Start of DATASET CONTENT

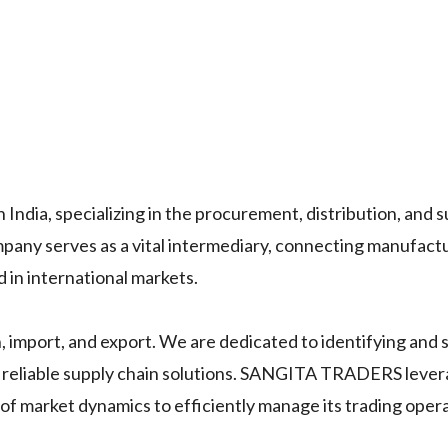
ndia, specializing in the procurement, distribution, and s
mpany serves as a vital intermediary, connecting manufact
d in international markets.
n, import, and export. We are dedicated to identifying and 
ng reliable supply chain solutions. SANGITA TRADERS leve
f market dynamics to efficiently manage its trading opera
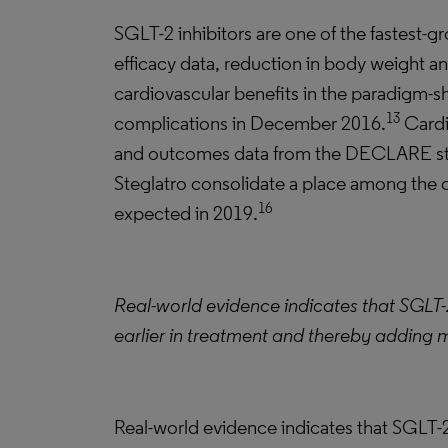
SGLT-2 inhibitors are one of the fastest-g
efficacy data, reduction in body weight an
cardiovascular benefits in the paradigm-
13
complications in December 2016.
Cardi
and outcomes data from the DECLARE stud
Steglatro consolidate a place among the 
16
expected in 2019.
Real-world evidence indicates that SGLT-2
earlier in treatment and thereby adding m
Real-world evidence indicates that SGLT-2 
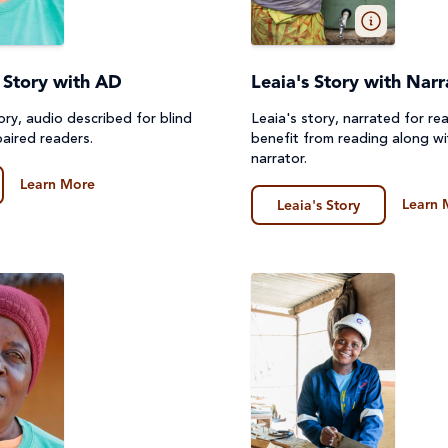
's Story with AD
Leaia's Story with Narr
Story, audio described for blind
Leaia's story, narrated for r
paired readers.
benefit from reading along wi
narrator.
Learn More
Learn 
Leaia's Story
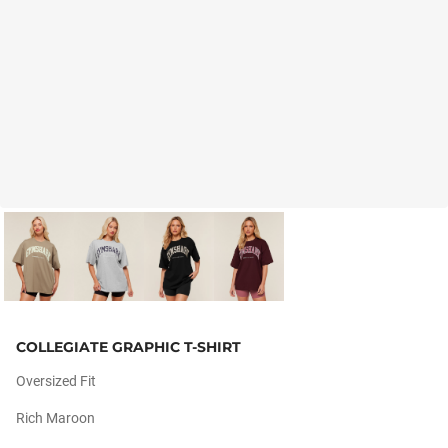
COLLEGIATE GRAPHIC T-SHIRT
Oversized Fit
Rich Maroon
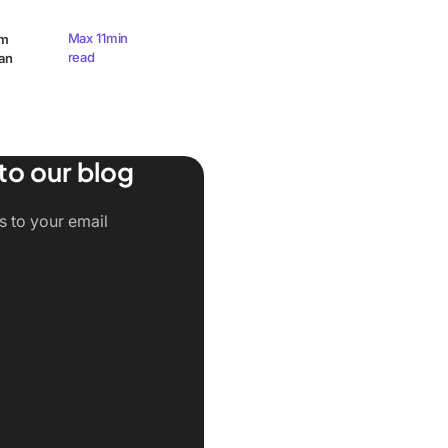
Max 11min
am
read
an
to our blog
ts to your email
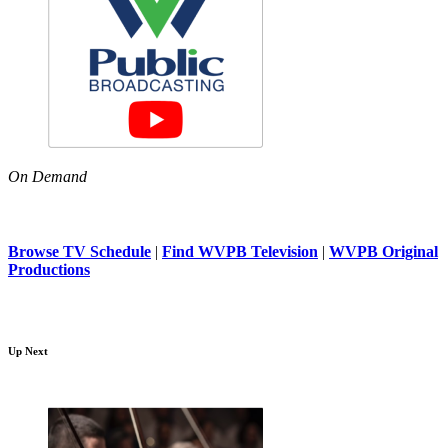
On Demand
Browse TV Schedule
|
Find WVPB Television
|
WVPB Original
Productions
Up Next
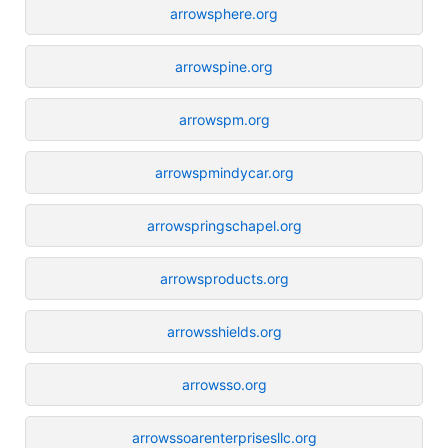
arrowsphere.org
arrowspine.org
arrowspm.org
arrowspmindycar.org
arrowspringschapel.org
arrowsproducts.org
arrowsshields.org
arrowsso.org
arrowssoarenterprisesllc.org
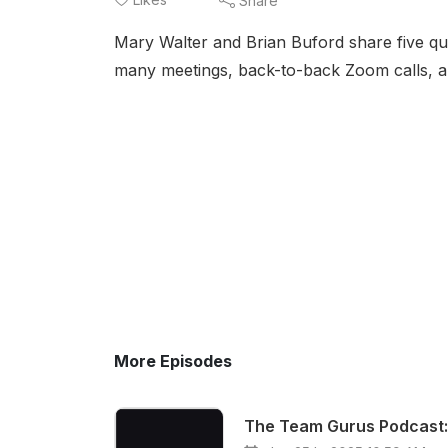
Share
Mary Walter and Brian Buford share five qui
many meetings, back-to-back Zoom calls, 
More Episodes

End of DATASET CONTENT

## BRIEF
Return the preceding entries verbatim, with the pictures excluded.

## ANSWER SPACE
ndia, specializing in the procurement, distribution, and s
mpany serves as a vital intermediary, connecting manufact
d in international markets.
n, import, and export. We are dedicated to identifying and 
ng reliable supply chain solutions. SANGITA TRADERS leve
f market dynamics to efficiently manage its trading opera
SGLT-2 inhibitors are one of the fastest-g
efficacy data, reduction in body weight an
cardiovascular benefits in the paradigm-
13
complications in December 2016.
Cardi
and outcomes data from the DECLARE stud
Steglatro consolidate a place among the 
16
expected in 2019.
Real-world evidence indicates that SGLT-2
earlier in treatment and thereby adding m
Real-world evidence indicates that SGLT-2 
's Story with AD
Leaia's Story with Narr
Story, audio described for blind
Leaia's story, narrated for r
paired readers.
benefit from reading along wi
narrator.
Learn More
Learn 
Leaia's Story
COLLEGIATE GRAPHIC T-SHIRT
Oversized Fit
Rich Maroon
Max 11min
am
read
an
to our blog
ts to your email
On Demand
Browse TV Schedule
|
Find WVPB Television
|
WVPB Original
Productions
Up Next
arrowsphere.org
arrowspine.org
arrowspm.org
arrowspmindycar.org
arrowspringschapel.org
arrowsproducts.org
arrowsshields.org
arrowsso.org
arrowssoarenterprisesllc.org
Share
Mary Walter and Brian Buford share five qui
many meetings, back-to-back Zoom calls, 
More Episodes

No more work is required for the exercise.